日本地球惑星科学連合2023年大会

講演情報

[J] オンラインポスター発表

セッション記号 A (大気水圏科学) » A-AS 大気科学・気象学・大気環境

[A-AS08] 高性能計算で拓く気象・気候・環境科学

2023年5月22日(月) 13:45 〜 15:15 オンラインポスターZoom会場 (1) (オンラインポスター)

コンビーナ:八代 尚(国立研究開発法人国立環境研究所)、宮川 知己(東京大学 大気海洋研究所)、小玉 知央(国立研究開発法人海洋研究開発機構)、大塚 成徳(国立研究開発法人理化学研究所計算科学研究センター)


現地ポスター発表開催日時 (2023/5/21 17:15-18:45)

13:45 〜 15:15

[AAS08-P02] 数値天気予報・データ同化・AIの融合による3D降水ナウキャストに向けて:敵対的学習の適用

*大塚 成徳1三好 建正1 (1.国立研究開発法人理化学研究所計算科学研究センター)

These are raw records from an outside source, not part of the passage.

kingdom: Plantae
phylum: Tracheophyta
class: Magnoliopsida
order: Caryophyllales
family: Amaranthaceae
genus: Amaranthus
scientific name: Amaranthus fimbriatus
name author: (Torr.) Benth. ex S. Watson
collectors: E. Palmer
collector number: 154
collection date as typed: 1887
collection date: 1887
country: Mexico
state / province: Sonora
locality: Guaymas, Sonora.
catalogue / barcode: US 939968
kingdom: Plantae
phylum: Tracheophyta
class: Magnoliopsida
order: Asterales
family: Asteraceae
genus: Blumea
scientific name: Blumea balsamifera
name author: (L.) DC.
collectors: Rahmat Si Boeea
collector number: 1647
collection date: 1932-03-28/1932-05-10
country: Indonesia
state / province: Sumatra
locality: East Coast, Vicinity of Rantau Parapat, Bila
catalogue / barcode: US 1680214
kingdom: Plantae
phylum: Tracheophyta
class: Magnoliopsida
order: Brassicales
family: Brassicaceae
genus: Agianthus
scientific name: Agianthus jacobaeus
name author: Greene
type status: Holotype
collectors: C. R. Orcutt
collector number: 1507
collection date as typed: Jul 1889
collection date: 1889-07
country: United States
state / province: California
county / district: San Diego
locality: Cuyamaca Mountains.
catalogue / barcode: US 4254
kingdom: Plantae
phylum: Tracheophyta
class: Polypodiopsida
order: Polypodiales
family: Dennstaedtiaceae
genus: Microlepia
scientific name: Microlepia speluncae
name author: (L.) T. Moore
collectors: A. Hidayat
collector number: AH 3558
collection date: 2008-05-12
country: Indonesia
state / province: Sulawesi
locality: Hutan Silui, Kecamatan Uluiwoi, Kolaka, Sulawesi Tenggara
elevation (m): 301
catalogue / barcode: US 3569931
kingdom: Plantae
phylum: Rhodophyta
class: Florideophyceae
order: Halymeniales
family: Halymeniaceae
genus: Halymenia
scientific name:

キーワード:深層学習、データ同化、数値天気予報、降水、ナウキャスト

Recent advances of deep learning allowed us to seek for new algorithms to predict precipitation based on past observations by weather radars. On the other hand, high-end supercomputers enabled us to perform “big data assimilation,” rapid-update numerical weather predictions at high spatiotemporal resolution by assimilating dense and frequent observations such as the Phased Array Weather Radar (PAWR) (e.g., Miyoshi et al. 2016a,b, Honda et al. 2022a,b). Nevertheless, neither deep learning nor big data assimilation is perfect. In conventional precipitation nowcasting, blending of numerical weather prediction and extrapolation-based nowcasting is known to be better than either of these (e.g., Sun et al. 2014). Therefore, even in the era of deep learning and big data assimilation, combining these two cutting-edge technologies is a reasonable choice.
We have been testing a convolutional long short-term memory (ConvLSTM, Shi et al. 2015)-based neural network. Recently, an adversarial training is considered a promising technique for deep learning-based precipitation nowcasting to avoid blurring effect (Ravuri et al. 2021). Therefore, we applied an adversarial training to a three-dimensional extension of ConvLSTM with PAWR.
PAWR observations are converted to a Cartesian mesh at 250-m resolution. Data with rainy pixels are cropped to 64 x 64 x 32, and past 5 steps with a time interval of 30 seconds are fed to the network. Future 20 steps, i.e., forecasts every 30 seconds up to 10 minutes lead, are generated by the network, and an adversarial loss and a pixelwise loss are computed.
Preliminary results indicate that the use of adversarial loss increases small-scale features compared to the training without the adversarial loss. However, threat scores did not change much between the training with and without the adversarial loss. In future, a numerical weather prediction output will be fed to the network to combine it with a deep learning-based prediction in a nonlinear manner.